Either way, make the Nebula timely and relevant again.
Edited to remove the comment that short fiction markets send fiction to the Nebula jury: based on comments by former short fiction jury members below, apparently they don't.
I just posted these comments in a fit of passion over on Rich Horton's newsgroup in sff.net (on a thread that begins here), and I thought I should take ownership of them. If I'm going to stir the pot, I should do it here in my own kitchen. Now that the final ballot for the Nebula Awards, which includes the Norton, is announced, and I have forever taken off my Norton jury member hat, I have some thoughts on the Nebula process.
Both the rolling eligibility rule and the mix of recommendations/jury picks are counterproductive to the best interests of the Nebula.
With rolling eligibility, 4 out of 6 novels, 2 of 4 novellas, 4 of 5 novelettes, and 5 of 6 short stories were published in 2005. (And one of the two 2006 novels and the only 2006 short story were jury selections.) So, over 70% of the final ballot is from 2005, meaning that the 2007 Nebula Award is, for all practical intents and purposes, given to the best fiction of 2005. Some of these stories and books have already been on other award ballots in 2006 (To Crush The Moon was one of our finalists for the P. K. Dick Award, I know.) It makes the Nebula look out of date and, I suspect, rather irrelevant to readers -- outside the core group of voters -- as a reading list of current exceptional fiction.
The mixed system of jury/recs leads to similar problems. We ask publishers to provide books and magazines to a variable number of jury members throughout the year, changing the jury members from year to year, as if the juries have power to set the ballots the way they do in other awards. On the one hand, there's an expectation, as you state, later in the thread, that the jury will add work from more obscure sources (but not, fer goshsakes, Tor!), and yet at the same time, it is only the major publishers, like Tor, that seem to be able to afford to go to the trouble of sending out all the extra reading material to juries. To me it looks like, "We want your free books, but we mostly aren't going to pick them, and if we do, there will be a controversy about it." It just makes the process look silly. Not even bothering to add a story to the novella category, when it is short, and when half the stories on it are from 2005, makes the jury appear irrelevant. I like the Shunn and Melko novellas a very great deal, but do you mean to say that there were no other novellas published in 2006 that deserve to be on the ballot with them? Oh, wait, rolling eligibility... if they're really any good, members will rec them in time for the 2008 ballot so there's no need for the jury to act. Never mind that the shelf life of short fiction is even shorter than that of novels, and that the two-year delay makes the short fiction ballot look even less relevant as a reading list.
I think we should stick with the rec system but fix it. Make the Nebula only eligible for works in the immediate preceding year. Extend the deadline for recs from the last day of December to the last day of February, to give late-in-the-year publications a fair chance. In any category where not enough pieces have ten recs, the pieces with the next highest number of recs are taken to fill out the preliminary ballot. Move the date of the Awards if necessary, but let us come out ahead of the Hugos, for the same year, and same fiction as covered in the Hugos, so that the Nebula ballot can have some relevance. Trust the members of SFWA, and the rec process, so that we don't need the juries as a safety net.
If SFWA's not willing to fix the rec system, then get rid of it and turn the job completely over to the juries.
Either way, make the Nebula timely and relevant again.
Edited to remove the comment that short fiction markets send fiction to the Nebula jury: based on comments by former short fiction jury members below, apparently they don't.

:::

Exercise description :: Copy out the part of the Nebula Awards post that begins at the words "I just posted" and stops after "of the Nebula.", substituting "house" for "kitchen".

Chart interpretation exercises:
:::

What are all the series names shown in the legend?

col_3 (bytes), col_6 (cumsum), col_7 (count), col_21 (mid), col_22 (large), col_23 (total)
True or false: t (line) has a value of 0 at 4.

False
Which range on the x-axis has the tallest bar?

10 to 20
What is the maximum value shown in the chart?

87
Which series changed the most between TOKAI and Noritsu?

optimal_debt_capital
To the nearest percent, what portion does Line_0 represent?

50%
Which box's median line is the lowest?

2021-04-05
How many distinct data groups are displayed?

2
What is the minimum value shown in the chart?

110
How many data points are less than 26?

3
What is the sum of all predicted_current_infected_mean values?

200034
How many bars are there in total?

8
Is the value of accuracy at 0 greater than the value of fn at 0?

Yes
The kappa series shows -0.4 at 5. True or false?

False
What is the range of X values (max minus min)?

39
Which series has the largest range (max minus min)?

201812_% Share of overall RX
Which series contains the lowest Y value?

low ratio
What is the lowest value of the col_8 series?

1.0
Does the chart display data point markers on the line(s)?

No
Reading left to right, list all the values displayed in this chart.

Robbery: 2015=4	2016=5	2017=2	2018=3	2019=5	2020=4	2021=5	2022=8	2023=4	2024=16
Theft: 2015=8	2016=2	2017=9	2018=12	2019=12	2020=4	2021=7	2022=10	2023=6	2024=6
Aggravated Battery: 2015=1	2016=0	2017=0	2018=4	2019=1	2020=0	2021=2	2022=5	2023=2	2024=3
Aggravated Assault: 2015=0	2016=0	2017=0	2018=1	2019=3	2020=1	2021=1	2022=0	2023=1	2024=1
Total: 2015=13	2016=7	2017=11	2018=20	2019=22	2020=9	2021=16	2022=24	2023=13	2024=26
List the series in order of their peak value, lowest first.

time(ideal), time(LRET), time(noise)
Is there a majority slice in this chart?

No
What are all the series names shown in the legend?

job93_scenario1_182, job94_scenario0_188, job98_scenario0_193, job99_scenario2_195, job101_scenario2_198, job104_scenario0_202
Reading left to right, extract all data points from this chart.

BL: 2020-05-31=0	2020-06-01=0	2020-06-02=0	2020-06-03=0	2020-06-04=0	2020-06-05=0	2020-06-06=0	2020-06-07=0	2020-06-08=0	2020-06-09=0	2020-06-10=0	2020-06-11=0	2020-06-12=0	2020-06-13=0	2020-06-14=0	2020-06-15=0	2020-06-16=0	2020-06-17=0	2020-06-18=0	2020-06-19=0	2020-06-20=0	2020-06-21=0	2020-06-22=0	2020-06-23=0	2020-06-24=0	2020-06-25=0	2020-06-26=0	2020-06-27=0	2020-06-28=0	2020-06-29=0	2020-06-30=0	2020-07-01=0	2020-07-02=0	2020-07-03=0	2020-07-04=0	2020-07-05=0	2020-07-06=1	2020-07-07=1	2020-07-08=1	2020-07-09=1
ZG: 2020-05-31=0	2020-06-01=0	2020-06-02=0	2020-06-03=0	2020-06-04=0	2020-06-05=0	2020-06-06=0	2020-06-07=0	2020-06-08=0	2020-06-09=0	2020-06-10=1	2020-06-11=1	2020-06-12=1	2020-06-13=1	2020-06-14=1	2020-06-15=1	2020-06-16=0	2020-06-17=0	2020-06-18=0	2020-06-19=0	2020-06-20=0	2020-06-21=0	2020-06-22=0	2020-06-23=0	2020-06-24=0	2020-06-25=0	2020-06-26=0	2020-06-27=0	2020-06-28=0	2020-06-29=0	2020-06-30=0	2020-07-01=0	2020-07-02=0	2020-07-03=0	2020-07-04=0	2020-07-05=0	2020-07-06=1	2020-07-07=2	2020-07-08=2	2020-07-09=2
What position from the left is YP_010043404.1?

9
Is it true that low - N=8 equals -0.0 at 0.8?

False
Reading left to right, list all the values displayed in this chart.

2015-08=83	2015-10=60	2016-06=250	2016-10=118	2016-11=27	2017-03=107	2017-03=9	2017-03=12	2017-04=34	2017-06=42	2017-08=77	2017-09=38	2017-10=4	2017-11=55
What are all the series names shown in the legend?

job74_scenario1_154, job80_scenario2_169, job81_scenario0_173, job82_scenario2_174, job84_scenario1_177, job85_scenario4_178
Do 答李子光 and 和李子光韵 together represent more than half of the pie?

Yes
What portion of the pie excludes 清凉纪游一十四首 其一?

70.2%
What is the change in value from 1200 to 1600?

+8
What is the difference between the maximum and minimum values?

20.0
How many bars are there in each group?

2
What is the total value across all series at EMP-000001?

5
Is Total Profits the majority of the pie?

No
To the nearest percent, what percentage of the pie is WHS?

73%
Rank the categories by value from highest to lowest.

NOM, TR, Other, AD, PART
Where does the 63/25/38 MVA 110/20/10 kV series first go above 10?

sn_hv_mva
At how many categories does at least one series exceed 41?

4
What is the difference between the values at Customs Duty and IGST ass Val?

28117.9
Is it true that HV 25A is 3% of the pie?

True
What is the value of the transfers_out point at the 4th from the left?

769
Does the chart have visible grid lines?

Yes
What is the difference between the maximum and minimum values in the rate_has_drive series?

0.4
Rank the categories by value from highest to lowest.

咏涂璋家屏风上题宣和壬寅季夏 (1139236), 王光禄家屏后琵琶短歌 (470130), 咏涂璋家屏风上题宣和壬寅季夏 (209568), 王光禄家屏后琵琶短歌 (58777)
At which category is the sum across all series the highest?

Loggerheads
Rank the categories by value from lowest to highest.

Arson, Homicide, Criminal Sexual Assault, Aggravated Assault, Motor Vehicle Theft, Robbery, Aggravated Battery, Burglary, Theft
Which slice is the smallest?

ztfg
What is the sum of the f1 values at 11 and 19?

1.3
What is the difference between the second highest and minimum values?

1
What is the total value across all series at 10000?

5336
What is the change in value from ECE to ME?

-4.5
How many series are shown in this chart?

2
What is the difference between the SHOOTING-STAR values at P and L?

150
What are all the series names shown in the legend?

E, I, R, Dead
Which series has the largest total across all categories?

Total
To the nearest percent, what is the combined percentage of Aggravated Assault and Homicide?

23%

:::

Response to this exercise ::
I just posted these comments in a fit of passion over on Rich Horton's newsgroup in sff.net (on a thread that begins here), and I thought I should take ownership of them. If I'm going to stir the pot, I should do it here in my own house. Now that the final ballot for the Nebula Awards, which includes the Norton, is announced, and I have forever taken off my Norton jury member hat, I have some thoughts on the Nebula process.
Both the rolling eligibility rule and the mix of recommendations/jury picks are counterproductive to the best interests of the Nebula.